Hear, hear! The truth behind Blair’s babes and Cameron’s cuties
Today women constitute 52% of the British population, but just 22% of MPs in the House of Commons and 14% of the Cabinet
An audio archive charting modern women MP's representation in Westminster opens to the public today (6 September 2010) at the British Library.
In the 82 interviews, women MPs from across all political parties were asked what they thought of changes in the sitting hours of the Commons, all-women short-lists, the Suffragettes, how poorly the media treated them (commenting on their clothes and hair styles) and what they thought of being called 'Blair's Babes'. The archive, totalling 100 hours, allows many women MPs to tell their own story and set the record straight.
Charting the stories of women MPs, most of whom entered the House of Commons at the 1997 general election, the interviews were conducted a year before the 2005 general election. This was a sensitive time for all MPs, whatever party they were in, when Labour was suffering from the consequences of the Iraq war, struggling with contentious issues such as tuition fees and didn't know if it could secure a third-term in government.
The interviews - accessible at the British Library for the first time - were conducted by five senior broadcast journalists (Linda Fairbrother, Angela Lawrence, Deborah McGurran, Dr Eva Simmons and Boni Sones OBE) between May and October 2004, as part of the research for the Orwell Prize nominated book, Women in Westminster: The New Suffragettes (published in September 2005 by Boni Sones OBE with Professor Joni Lovenduski and Margaret Moran MP).
Dr Rob Perks, Lead Curator of Oral History at the British Library, commented:
“This archive charts the experiences of women MPs from both sides of the House and is an important corrective to the predominantly male narratives we have of the political process. The 1997 intake of 120 women MPs was the largest ever and this important collection of interviews, now available at the British Library, documents this new political generation in their own words."
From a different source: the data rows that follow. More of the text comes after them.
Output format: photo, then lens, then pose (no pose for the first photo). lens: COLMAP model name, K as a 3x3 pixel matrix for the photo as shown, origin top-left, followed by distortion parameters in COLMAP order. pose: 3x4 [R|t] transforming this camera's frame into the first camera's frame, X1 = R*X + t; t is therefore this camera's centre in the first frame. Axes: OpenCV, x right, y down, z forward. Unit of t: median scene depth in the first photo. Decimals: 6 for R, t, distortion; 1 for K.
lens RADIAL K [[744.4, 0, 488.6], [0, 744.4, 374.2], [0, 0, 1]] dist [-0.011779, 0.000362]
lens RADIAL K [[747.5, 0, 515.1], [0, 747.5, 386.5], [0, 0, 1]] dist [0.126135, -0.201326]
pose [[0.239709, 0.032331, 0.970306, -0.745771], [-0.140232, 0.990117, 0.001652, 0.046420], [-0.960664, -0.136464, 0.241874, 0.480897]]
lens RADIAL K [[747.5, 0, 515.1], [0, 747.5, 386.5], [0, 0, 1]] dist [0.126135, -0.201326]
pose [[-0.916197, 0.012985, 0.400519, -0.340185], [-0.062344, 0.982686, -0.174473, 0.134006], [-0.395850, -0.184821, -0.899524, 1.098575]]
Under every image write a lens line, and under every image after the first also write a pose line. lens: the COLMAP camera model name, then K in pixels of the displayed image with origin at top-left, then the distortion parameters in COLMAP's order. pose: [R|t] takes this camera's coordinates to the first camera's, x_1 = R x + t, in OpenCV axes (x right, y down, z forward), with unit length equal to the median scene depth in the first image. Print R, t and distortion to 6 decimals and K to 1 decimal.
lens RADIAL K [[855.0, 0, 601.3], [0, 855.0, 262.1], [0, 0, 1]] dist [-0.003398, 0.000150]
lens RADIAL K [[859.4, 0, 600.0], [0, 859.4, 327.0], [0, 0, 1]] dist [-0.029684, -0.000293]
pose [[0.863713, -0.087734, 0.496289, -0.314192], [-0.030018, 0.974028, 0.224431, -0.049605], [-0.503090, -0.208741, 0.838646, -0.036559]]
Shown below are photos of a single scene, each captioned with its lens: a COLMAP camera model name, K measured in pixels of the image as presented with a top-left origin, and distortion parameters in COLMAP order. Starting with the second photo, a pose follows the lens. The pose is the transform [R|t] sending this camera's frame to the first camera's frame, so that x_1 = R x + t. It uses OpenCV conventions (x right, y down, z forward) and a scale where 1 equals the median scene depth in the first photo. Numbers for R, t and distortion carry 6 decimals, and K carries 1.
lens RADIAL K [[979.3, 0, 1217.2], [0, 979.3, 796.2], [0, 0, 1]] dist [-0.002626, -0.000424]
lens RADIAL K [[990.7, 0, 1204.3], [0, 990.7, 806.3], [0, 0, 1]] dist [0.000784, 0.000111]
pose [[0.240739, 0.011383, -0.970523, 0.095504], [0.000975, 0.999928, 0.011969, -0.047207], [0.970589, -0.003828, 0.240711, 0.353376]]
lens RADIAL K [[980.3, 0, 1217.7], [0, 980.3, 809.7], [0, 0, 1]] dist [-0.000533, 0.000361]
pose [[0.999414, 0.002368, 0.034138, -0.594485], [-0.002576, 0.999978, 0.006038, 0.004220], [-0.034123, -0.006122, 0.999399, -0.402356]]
Boni Sones OBE, who donated the archive to the British Library, said: “I am extremely grateful to the British Library for finding a home for this important audio archive and to the women MPs themselves across party who signed the permission forms to allow access to their audio to chart women's modern representation in the Commons."
“We discovered that some of the Conservative Party's male MPs in the mid-1980s still called all women 'Betty' and some made gestures across the Chamber that demoralised the Labour women of 1997, but there were heartening stories too. Both Harriet Harman MP and Gillian Shephard warmly greeted other women MPs even if they weren't from the same party. This archive is therefore named after both of them."
Notes to Editors
Boni Sones OBE is a writer and broadcaster. Her career spans thirty years in print, radio and TV journalism. Boni is better known for her work as Executive Producer of Women's Parliamentary Radio www.wpradio.co.uk for which she received an OBE in January 2009 for “Services to broadcasting and PR”. Her first book: “Women in Parliament: The New Suffragettes”, published by Methuen got onto the short-list for the Orwell Prize in Journalism in 2005. She began her career on the East Anglian Daily Times, going on to work for the Cheltenham Journal, the Cambridge Evening News, and BBC Look East. She has been a BBC correspondent on air and Political Editor in the East, and later helped set up BBC News 24 when it began. She now lives in Cambridge and works in Westminster.